- _REQUIRED WORK_
Reproduce the data word for word, starting with the line containing "What percentage is" and continuing through the line containing "agility, strength, ovr_raw, jumping, speed", omitting the pictures.

- _EXERCISE DATA_
::::::::

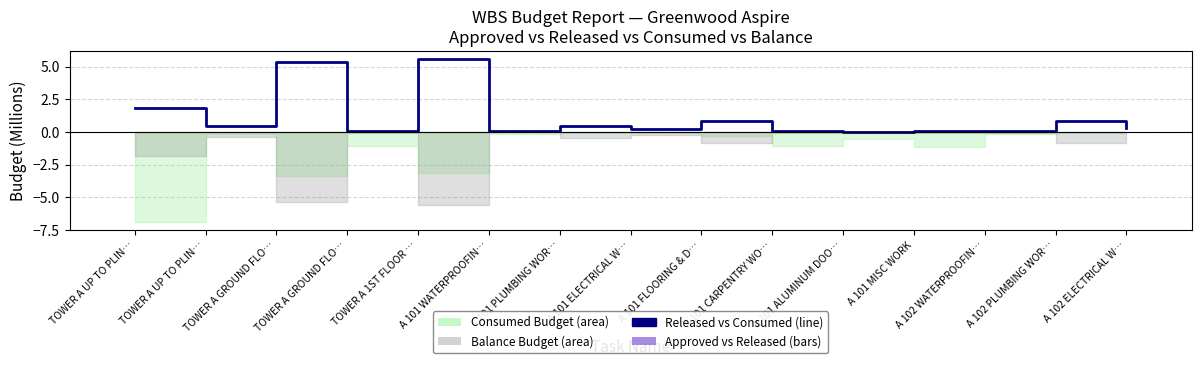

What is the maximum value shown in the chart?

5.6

::::::::

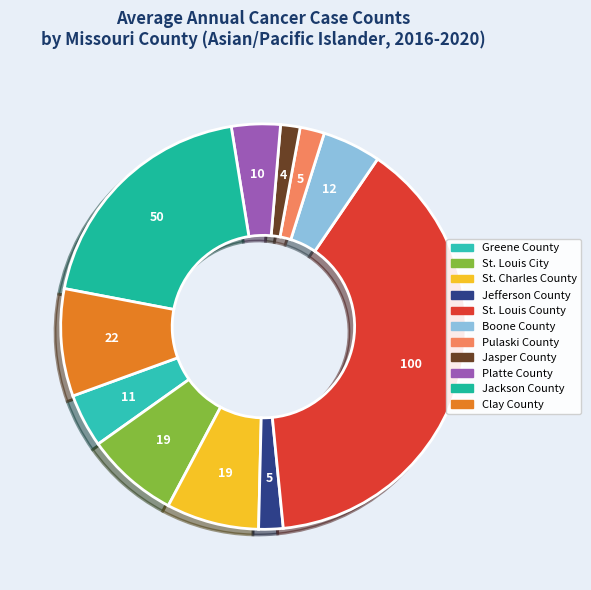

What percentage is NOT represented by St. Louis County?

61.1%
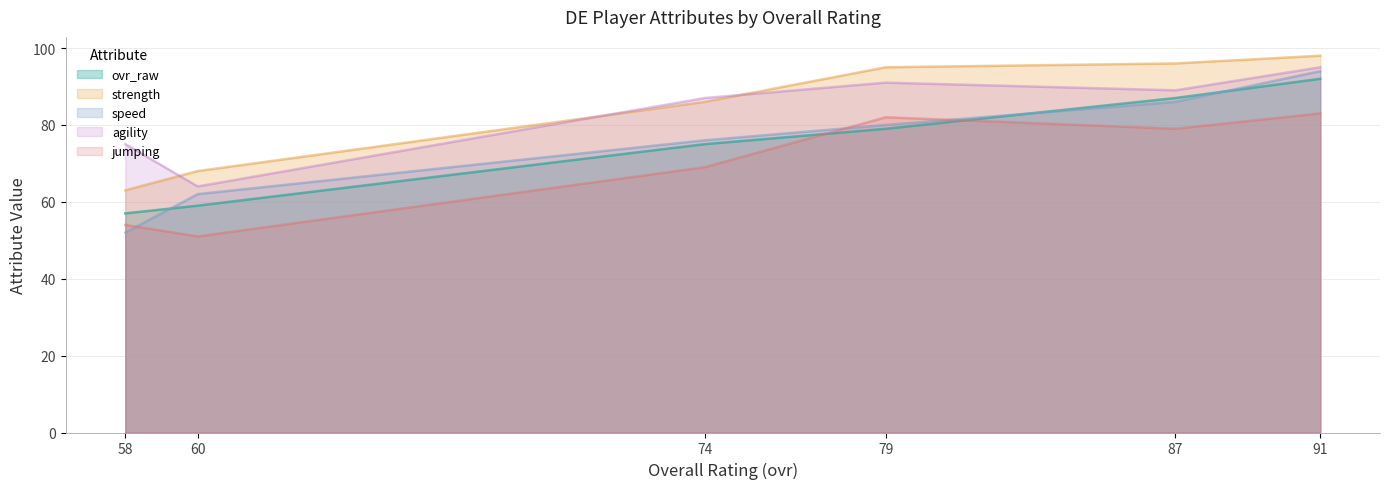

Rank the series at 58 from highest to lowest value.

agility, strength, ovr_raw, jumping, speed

::::::::

- _YOUR SOLUTION_
What percentage is NOT represented by St. Louis County?

61.1%

Rank the series at 58 from highest to lowest value.

agility, strength, ovr_raw, jumping, speed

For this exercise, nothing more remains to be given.